I mean, what you do with your life can have a huge implact -- impact on how high you are
and how low you are. So for my happiness project, I was more thinking
like well, I'm about a seven. I would say that that's what most people are,
I'm about a se -- I am about a seven, but I want to be at a high seven and not a low
seven, and I can definitely do that. And then the other question was about medication,
and then I'll end here. I am a huge believer in medication.
I think if people are depressed, they need serious help.
And if medication can help them, that's really really important.

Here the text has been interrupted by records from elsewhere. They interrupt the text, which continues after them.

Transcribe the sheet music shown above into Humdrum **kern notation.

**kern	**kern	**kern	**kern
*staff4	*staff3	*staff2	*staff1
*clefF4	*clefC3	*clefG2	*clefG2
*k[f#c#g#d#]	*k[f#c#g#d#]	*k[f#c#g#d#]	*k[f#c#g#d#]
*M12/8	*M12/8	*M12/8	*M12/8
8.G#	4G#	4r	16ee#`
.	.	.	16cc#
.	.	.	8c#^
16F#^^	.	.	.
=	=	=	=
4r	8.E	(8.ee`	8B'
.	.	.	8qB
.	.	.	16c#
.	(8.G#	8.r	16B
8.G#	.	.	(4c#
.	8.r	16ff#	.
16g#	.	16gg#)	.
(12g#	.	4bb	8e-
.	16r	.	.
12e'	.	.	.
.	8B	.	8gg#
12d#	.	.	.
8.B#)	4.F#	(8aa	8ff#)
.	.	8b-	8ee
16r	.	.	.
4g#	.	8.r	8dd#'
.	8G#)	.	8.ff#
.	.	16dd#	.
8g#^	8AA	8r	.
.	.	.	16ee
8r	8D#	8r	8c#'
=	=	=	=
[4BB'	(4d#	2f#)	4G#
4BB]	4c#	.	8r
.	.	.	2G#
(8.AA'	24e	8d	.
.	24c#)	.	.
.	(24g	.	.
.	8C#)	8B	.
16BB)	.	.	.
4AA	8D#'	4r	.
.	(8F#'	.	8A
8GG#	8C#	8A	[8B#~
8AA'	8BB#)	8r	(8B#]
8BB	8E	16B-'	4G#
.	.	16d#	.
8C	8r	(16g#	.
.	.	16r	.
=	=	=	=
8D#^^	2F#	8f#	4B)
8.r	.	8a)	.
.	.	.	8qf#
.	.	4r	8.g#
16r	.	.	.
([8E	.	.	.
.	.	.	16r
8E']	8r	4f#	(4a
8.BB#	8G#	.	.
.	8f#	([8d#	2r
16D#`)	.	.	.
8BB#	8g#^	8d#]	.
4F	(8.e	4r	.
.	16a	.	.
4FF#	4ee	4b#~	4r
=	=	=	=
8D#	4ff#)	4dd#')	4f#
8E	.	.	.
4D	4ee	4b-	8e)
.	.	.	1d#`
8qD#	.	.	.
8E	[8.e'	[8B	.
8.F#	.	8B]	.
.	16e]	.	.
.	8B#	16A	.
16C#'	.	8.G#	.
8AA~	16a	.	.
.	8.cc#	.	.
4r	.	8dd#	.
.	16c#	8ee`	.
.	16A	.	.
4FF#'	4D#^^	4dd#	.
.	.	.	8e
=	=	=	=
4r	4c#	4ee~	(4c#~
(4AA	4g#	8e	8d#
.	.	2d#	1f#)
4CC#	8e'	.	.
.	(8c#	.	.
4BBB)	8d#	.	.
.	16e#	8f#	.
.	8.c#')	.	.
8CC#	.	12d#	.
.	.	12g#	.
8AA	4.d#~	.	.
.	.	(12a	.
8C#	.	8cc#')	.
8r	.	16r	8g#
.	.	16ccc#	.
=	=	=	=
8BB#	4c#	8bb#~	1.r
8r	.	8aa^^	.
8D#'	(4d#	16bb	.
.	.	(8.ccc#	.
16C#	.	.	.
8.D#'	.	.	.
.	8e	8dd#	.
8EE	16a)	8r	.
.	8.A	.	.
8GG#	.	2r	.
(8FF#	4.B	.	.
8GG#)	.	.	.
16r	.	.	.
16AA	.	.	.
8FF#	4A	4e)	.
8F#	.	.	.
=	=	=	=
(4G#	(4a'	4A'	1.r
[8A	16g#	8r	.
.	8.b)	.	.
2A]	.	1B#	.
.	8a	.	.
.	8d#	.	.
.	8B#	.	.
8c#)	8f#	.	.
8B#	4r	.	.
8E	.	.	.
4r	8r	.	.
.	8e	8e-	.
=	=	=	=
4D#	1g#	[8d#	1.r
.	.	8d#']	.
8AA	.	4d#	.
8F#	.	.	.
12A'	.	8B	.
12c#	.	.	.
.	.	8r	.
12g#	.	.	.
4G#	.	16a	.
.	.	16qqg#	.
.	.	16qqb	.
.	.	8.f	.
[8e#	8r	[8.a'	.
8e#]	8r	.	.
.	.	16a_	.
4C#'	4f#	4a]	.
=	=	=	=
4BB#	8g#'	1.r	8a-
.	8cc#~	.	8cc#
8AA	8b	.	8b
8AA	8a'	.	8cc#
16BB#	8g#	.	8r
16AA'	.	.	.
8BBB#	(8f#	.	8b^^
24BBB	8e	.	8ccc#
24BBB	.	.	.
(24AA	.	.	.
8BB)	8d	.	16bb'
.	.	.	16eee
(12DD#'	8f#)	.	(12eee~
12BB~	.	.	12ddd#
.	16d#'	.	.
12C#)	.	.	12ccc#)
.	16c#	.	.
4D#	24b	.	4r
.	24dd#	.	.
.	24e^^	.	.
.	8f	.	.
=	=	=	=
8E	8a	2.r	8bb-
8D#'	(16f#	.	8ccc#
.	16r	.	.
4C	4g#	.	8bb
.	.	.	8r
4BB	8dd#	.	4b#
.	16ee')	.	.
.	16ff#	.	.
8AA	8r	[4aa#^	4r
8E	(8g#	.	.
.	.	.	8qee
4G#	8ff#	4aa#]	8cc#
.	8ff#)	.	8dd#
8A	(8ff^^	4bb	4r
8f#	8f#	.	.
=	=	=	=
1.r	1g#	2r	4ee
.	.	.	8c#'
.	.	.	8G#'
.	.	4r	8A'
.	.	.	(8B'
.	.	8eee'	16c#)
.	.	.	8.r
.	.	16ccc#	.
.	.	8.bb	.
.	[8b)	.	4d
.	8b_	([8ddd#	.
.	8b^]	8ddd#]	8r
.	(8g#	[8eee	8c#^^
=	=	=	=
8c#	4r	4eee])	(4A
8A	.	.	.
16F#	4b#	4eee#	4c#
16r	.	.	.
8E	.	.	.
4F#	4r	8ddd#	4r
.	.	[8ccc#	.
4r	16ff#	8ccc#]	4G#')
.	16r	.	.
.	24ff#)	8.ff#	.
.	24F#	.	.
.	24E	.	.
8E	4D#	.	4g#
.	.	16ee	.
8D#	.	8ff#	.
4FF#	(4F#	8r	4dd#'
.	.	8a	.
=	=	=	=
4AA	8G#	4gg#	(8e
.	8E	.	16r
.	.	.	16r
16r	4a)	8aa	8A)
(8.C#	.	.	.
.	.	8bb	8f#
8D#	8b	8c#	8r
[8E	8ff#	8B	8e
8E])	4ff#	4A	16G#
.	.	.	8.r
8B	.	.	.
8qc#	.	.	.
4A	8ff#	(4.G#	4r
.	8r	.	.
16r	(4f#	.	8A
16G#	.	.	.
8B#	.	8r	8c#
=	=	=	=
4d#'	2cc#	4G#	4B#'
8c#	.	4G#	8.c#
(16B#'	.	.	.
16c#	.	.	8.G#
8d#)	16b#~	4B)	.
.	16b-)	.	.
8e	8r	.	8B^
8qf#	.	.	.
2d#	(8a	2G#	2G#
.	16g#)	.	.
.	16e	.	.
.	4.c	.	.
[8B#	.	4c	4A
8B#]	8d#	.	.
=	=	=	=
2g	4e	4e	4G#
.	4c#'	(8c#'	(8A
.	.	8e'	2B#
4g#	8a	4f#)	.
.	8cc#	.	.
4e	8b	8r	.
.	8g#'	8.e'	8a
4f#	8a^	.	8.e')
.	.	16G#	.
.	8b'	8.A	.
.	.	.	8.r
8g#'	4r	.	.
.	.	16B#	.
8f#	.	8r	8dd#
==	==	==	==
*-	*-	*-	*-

And I don't know enough about whether people are overly medicated or how that, how that
-- you know when people decide to make -- to take medication.
But I guess
[Pause]
Somebody once said -- you know, the thing is -- As soon as countries become prosperous,
then they all get this anti-depressant medication. And so were just spreading this idea throughout
the world. But then somebody else said, well it just
shows that as soon as people can afford it, they pay for it.
So, so I don't know, I think it's a very important question that's very complicated.
But anyway, thank you. It was so much fun to be here, it made me
very "happy" to come to Google. So thank you very much.